After 19 seasons as manager of the Anaheim Angels, guiding them to their only World Series win in 2002, Scioscia will make his international coaching debut in June when the United States hosts the Baseball Americas Qualifier in Florida.

For the tournament the U.S. will be grouped with the Dominican Republic, Puerto Rico, and Nicaragua in Pool A while Canada, Colombia, Cuba, and Venezuela will make up Pool B.

The top two teams from each pool will advance to the Super Round, where the country with the best overall record will earn a spot in the Tokyo Olympic tournament.
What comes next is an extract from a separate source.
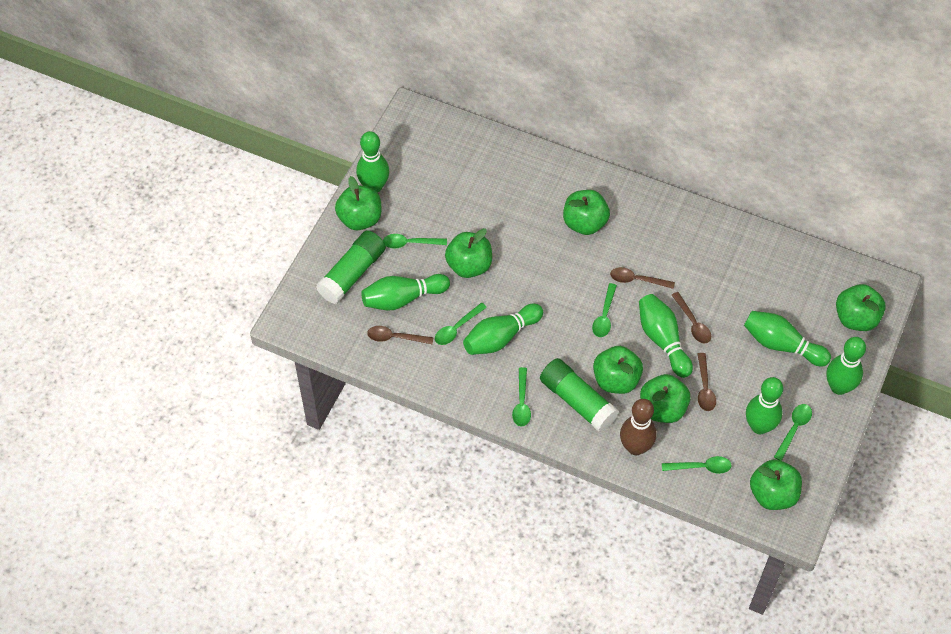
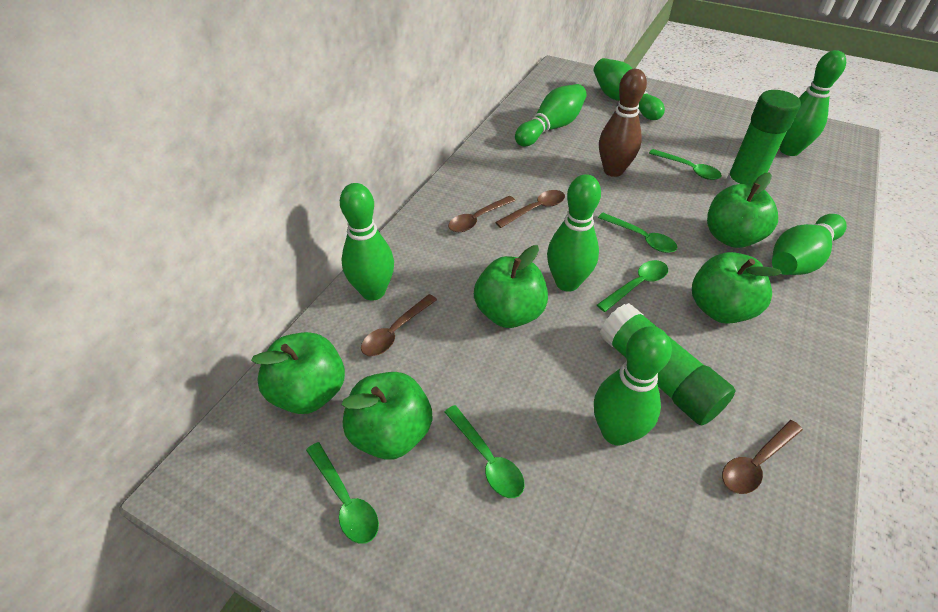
green apple: [335,176,381,230] [445,228,492,278] [563,190,610,235] [593,346,643,394] [640,374,691,423] [750,459,802,510] [836,284,886,331] = 7 -> [251,332,345,414] [342,372,432,460] [474,245,548,328] [692,252,782,324] [707,172,778,248] = 5
green spoon: [383,234,447,248] [435,303,487,345] [512,367,531,427] [592,283,617,337] [662,456,732,474] [774,404,812,461] = 6 -> [306,442,379,544] [445,405,525,498] [597,260,668,312] [598,213,677,253] [649,149,722,180] = 5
Second and third-place finishers will advance to a final qualifier, joining Australia, China, Taiwan, and the Netherlands.

“Mike’s tenure with the Angels’ franchise was nothing short of spectacular, creating and celebrating a culture of success with six division titles, an American League pennant, and its first-ever World Series title,” said USA Baseball Executive Director/CEO Paul Seiler in a statement. “More impactfully, his leadership, integrity, and character are unparalleled in our game, making him the perfect fit for the USA Baseball family.”

The Olympic tournament will take place from July 28-Aug. 7 in Fukushima City and Yokohama.

Hosts Japan, Israel, South Korea, and Mexico have already secured a berth in the six-team field.